| Your assignment |
How many of the lines below contain the string "svoris"? Case must match. Reply with the number alone.

# # # # # # #

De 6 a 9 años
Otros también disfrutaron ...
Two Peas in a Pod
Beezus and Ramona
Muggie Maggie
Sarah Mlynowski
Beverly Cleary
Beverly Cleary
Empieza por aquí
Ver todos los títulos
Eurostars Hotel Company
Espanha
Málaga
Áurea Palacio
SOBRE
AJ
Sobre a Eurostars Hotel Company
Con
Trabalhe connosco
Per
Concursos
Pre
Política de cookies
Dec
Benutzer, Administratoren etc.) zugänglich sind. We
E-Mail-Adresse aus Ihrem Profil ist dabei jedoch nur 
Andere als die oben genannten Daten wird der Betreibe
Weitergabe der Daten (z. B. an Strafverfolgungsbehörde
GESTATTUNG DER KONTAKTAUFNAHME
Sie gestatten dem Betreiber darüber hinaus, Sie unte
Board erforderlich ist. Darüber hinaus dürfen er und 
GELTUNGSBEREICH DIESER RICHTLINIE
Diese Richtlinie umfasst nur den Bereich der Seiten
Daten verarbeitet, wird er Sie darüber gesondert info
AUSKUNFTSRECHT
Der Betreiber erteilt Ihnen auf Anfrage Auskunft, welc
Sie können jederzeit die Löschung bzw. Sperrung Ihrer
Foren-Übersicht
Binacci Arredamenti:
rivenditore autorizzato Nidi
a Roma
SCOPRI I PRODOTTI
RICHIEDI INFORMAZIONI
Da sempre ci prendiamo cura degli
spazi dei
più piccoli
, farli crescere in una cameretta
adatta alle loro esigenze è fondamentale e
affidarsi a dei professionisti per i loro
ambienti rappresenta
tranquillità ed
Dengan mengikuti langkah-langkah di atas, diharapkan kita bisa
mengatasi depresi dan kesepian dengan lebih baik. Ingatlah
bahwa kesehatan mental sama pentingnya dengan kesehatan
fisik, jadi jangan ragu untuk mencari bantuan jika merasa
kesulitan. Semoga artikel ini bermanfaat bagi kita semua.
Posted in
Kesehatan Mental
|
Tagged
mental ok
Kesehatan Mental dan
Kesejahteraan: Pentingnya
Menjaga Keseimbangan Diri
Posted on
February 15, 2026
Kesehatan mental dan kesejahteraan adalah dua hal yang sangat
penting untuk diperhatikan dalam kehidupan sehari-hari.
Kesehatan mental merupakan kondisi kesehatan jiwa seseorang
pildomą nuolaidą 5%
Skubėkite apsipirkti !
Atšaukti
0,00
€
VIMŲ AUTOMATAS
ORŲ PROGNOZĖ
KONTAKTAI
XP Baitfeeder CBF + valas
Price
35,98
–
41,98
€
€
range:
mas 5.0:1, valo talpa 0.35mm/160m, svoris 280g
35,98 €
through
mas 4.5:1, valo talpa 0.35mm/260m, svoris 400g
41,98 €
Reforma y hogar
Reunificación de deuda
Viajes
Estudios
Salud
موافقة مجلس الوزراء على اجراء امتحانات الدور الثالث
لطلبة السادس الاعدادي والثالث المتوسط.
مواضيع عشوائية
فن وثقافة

# # # # # # #

| Answer area |
2